5. Seasonal Employee Defined

The Affordable Care Act addresses the meaning of seasonal worker in the context of whether an employer meets the definition of an applicable large employer. Specifically, § 4980H(c)(2)(B) generally provides that if an employer’s workforce exceeds 50 full-time employees for 120 days or fewer during a calendar year, and the employees in excess of 50 who were employed during that period of no more than 120 days were seasonal employees, the employer would not be an applicable large employer. Furthermore, § 4980H(c)(2)(B)(ii) provides that, for this purpose, seasonal worker means a worker who performs labor or services on a seasonal basis, as defined by the Secretary of Labor, including (but not limited to) workers covered by 29 CFR 500.20(s)(1) and retail workers employed exclusively during holiday seasons. The statute does not address how the term “seasonal employee” might be defined for purposes other than the determination of applicable large employer status, such as the determination of whether a new employee of an applicable large employer is reasonably expected to work full time for purposes of determining the amount of any assessable payment under § 4980H. Through at least 2014, employers are permitted to use a reasonable, good faith interpretation of the term “seasonal employee” for purposes of this notice.

E. Examples

The examples that follow illustrate how the safe harbors described above apply to variable hour employees and seasonal employees. For the rules that apply to full-time new employees, see section III.C, above. For rules that apply to part-time new employees, see section IV, example 4, of Notice 2012-59 (issued concurrently with this notice) interpreting PHS Act § 2708.

In all of the following examples, the coverage offer is an offer of minimum essential coverage that is affordable within the meaning of § 36B(c)(2)(C)(i) (or is treated as affordable coverage under the Form W-2 safe harbor described in section II.D of this notice) and that provides minimum value within the meaning of § 36B(c)(2)(C)(ii).

1. Examples of New Variable Hour Employees with an Administrative Period.

## [MATERIAL]
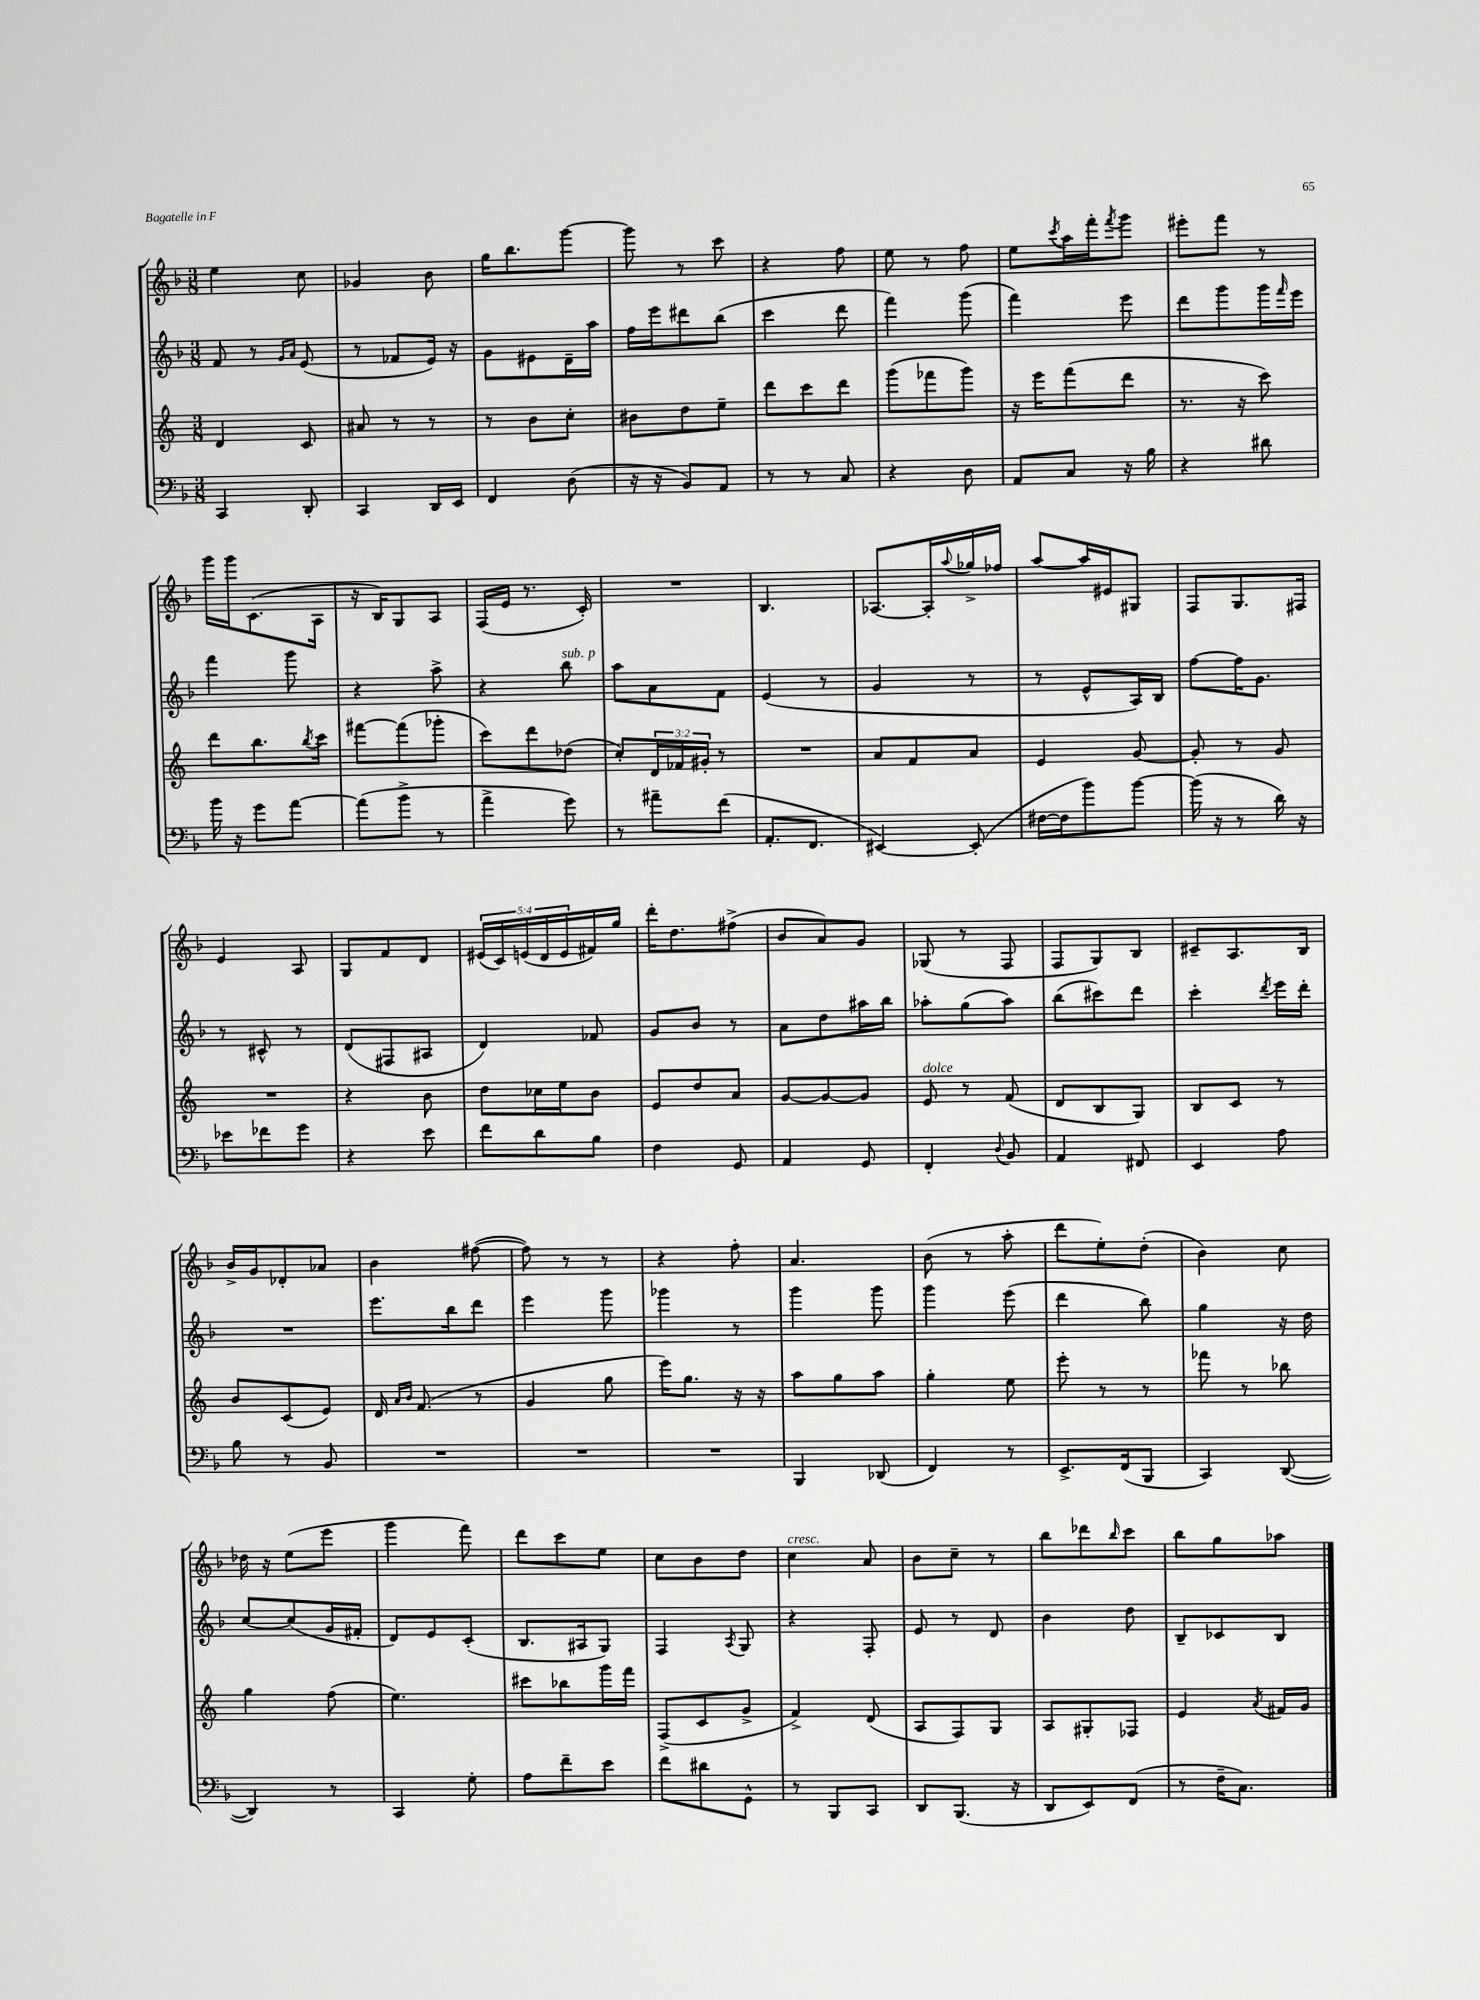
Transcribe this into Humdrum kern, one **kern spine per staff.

## [EXERCISE TASKS]
A: From the text on seasonal employees, extract the passage that opens with the words containing "The examples that" and closes with "an Administrative Period.".
B: Answer the following from the text on seasonal employees:
(i) For how many days or fewer during a calendar year may an employer's workforce exceed 50 full-time employees under § 4980H(c)(2)(B)?
(ii) Through at least what year may employers use a reasonable, good faith interpretation of the term "seasonal employee"?
(iii) Which notice is described as issued concurrently with this notice?

## [IN RESPONSE]
A:
The examples that follow illustrate how the safe harbors described above apply to variable hour employees and seasonal employees. For the rules that apply to full-time new employees, see section III.C, above. For rules that apply to part-time new employees, see section IV, example 4, of Notice 2012-59 (issued concurrently with this notice) interpreting PHS Act § 2708.

In all of the following examples, the coverage offer is an offer of minimum essential coverage that is affordable within the meaning of § 36B(c)(2)(C)(i) (or is treated as affordable coverage under the Form W-2 safe harbor described in section II.D of this notice) and that provides minimum value within the meaning of § 36B(c)(2)(C)(ii).

1. Examples of New Variable Hour Employees with an Administrative Period.

B:
(i) 120 days or fewer
(ii) 2014
(iii) Notice 2012-59